More locusts invade Meru-Isiolo border posing threat to crops

Tuesday January 14 2020

Aerial spraying of desert locusts in Kipsing on the border of Isiolo and Laikipia counties on January 13, 2020. More desert locust swarms have invaded parts of the Meru-Isiolo border. PHOTO | WAWERU WAIRIMU | NATION MEDIA GROUP


More desert locust swarms have invaded parts of the Meru-Isiolo border even as the insects that settled in the area last Saturday were contained through aerial spraying.

New swarms have settled in Ndumuru (Igembe North), Ntangilia and Mula in Tigania East, posing a threat to crops.

Ntangilia and Mula are major food baskets for residents of Tigania, with some sections of the area having irrigation projects where vegetables are grown.

Igembe North Deputy County Commissioner Charles Langat said minimal damage was caused in Ndumuru since the destructive insects did not stay there for long.


“The locusts mostly settled on acacia trees. The vegetation is intact but we are on the lookout for new swarms to ensure a timely response,” Mr Langat said.


Meru County Agriculture Executive Carol Mutiga said the locust swarms that had invaded Ndumuru and Mariara on Saturday had been suppressed.

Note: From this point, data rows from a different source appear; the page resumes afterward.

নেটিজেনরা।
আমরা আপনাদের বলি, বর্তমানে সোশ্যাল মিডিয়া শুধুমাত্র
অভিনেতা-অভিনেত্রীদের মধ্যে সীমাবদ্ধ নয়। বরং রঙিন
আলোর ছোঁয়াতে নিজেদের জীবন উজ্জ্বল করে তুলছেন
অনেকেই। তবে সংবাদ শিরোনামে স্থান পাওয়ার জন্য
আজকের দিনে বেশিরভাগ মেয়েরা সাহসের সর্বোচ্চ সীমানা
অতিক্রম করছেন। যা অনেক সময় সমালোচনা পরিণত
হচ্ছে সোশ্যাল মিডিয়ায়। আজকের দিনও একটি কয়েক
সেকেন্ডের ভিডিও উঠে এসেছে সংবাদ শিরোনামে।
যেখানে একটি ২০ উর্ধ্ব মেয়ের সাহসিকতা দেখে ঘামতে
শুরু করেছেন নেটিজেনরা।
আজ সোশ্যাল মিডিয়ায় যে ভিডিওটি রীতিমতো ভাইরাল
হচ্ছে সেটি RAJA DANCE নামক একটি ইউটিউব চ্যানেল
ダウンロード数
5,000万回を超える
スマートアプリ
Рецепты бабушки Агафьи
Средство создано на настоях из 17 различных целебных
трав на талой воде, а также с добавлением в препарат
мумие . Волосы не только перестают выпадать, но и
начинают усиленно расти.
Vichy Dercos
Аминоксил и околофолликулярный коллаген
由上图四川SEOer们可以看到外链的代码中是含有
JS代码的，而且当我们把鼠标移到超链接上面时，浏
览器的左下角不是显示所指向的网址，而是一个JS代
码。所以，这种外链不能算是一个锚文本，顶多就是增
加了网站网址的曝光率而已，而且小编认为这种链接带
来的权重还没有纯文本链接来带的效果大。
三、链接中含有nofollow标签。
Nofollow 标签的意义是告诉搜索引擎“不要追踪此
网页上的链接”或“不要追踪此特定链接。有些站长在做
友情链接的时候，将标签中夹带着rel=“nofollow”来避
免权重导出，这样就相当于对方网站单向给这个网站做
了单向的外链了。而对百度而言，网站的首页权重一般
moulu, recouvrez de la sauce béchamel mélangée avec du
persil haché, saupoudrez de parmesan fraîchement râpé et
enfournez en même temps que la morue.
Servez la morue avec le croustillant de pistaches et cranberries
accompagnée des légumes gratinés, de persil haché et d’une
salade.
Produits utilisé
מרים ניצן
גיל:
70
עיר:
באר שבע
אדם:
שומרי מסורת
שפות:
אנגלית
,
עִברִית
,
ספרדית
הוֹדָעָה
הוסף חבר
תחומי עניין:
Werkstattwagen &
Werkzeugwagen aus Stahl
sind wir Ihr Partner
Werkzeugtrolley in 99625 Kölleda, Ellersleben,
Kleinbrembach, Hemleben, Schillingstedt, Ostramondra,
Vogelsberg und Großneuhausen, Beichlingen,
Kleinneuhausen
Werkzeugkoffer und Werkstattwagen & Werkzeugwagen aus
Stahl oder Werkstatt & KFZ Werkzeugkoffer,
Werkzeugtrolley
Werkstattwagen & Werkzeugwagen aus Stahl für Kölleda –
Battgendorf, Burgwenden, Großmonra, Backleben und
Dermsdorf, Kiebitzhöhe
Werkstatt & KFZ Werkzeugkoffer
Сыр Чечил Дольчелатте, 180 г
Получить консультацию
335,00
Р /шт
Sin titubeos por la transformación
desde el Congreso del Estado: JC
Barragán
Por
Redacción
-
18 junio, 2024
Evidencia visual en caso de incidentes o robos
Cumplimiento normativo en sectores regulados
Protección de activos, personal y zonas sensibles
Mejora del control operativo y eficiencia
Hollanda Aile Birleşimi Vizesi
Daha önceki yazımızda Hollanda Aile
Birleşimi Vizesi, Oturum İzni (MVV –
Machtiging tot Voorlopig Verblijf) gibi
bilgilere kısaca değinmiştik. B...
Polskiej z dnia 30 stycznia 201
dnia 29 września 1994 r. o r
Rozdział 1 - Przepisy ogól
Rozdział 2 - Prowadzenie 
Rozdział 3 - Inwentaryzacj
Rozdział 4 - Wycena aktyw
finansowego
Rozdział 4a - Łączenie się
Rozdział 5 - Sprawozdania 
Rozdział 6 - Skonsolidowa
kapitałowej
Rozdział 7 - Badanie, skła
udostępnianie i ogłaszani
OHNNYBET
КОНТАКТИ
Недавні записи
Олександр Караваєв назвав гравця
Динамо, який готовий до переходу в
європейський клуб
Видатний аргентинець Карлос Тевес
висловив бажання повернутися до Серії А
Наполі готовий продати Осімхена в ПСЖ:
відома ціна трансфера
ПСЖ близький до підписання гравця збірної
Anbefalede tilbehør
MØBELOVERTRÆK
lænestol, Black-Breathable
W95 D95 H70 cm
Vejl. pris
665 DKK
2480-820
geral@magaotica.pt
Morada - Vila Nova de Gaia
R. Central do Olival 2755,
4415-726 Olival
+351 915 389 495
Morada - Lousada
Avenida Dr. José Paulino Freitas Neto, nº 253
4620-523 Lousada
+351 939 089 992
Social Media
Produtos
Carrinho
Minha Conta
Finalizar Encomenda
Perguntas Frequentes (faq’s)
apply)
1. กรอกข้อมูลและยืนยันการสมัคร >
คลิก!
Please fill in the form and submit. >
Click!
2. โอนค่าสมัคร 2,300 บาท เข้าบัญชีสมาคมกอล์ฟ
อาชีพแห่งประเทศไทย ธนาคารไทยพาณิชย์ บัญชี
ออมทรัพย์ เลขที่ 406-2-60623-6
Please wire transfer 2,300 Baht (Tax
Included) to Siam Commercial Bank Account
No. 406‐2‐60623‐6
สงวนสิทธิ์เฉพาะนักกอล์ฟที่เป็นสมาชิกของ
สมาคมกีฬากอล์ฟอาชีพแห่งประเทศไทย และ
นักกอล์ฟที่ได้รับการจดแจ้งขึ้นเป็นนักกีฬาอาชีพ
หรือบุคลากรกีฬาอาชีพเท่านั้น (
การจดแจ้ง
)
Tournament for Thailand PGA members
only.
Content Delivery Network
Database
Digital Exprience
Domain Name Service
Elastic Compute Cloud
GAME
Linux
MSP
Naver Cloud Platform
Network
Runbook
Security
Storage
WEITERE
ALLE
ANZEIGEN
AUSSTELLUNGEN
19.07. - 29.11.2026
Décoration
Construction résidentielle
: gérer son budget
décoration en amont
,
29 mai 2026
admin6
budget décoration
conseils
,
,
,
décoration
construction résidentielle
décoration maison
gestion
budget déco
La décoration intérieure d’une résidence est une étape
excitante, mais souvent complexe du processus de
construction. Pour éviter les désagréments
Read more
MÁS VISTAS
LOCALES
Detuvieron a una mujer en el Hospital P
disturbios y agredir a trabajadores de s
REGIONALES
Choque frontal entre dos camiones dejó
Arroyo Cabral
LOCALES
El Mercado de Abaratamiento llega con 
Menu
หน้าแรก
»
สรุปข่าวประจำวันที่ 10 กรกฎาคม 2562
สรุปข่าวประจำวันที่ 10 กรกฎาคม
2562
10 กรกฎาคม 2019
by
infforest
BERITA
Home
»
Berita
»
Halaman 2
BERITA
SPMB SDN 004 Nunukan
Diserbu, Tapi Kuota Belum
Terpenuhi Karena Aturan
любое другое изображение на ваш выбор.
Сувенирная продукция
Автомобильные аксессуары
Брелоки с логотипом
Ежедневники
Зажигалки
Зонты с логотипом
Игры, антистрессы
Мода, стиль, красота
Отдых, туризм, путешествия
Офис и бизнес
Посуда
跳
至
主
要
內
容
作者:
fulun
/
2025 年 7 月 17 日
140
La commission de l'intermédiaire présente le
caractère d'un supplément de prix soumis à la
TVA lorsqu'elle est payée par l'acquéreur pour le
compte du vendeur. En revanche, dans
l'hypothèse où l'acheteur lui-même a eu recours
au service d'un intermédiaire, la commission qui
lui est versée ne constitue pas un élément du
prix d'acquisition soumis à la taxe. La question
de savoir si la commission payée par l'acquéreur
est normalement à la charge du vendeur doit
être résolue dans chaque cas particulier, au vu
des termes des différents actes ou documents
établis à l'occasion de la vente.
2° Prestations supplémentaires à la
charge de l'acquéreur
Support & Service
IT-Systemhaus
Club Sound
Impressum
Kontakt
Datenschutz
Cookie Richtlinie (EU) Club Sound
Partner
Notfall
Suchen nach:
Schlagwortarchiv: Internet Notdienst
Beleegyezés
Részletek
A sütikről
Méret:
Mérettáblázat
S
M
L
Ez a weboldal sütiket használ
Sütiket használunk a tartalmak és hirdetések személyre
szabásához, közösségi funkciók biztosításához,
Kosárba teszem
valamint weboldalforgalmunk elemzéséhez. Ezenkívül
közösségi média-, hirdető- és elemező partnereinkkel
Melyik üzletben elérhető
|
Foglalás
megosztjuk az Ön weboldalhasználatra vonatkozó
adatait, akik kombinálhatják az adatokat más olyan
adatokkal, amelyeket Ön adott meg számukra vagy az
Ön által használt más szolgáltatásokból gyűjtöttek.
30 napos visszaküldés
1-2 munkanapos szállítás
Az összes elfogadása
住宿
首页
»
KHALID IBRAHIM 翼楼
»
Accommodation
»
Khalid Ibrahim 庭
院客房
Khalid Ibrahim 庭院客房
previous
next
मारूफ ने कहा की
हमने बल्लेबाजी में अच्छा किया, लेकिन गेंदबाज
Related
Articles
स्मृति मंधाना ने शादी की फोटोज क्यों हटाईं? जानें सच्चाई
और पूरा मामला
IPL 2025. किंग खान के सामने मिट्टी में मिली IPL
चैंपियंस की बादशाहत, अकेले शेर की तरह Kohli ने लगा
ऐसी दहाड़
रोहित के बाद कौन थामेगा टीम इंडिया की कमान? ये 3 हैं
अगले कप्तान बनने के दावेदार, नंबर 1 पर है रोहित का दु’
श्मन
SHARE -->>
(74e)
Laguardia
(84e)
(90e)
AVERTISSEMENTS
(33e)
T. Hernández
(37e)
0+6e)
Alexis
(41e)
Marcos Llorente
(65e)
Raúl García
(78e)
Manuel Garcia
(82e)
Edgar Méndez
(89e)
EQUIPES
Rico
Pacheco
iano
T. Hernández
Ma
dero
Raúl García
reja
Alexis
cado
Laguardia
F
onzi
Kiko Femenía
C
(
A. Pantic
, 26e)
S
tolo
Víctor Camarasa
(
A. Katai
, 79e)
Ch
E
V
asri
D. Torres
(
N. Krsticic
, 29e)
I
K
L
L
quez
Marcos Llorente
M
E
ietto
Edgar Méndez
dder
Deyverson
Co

She said the locusts did not cause much damage since most had died following the spraying while the rest of the swarms were immobile due to the effects of the pesticide.

“We are still doing aerial and ground surveillance but the swarms that were in Meru have been contained,” Ms Mutiga said.

By Sunday afternoon, the locust swarms had invaded Mariara, Kipsing and Sereolipi in Meru, Isiolo and Samburu counties respectively where spraying was ongoing.


Sources close to the operation said that aerial spraying that was scheduled to go on for three days was interrupted on Monday morning due to rains and cloudy weather.

Meru, Tharaka-Nithi, Isiolo, Laikipia and Samburu counties, with the support of the Northern Rangeland Trust, Lewa Conservancy and private firms from the region, have formed a joint team to fight the desert locusts.

Dr Muo Kasina, the chairman of the Entomological Society of Kenya, said they are yet to establish the economic damage caused by the desert locusts in the affected areas.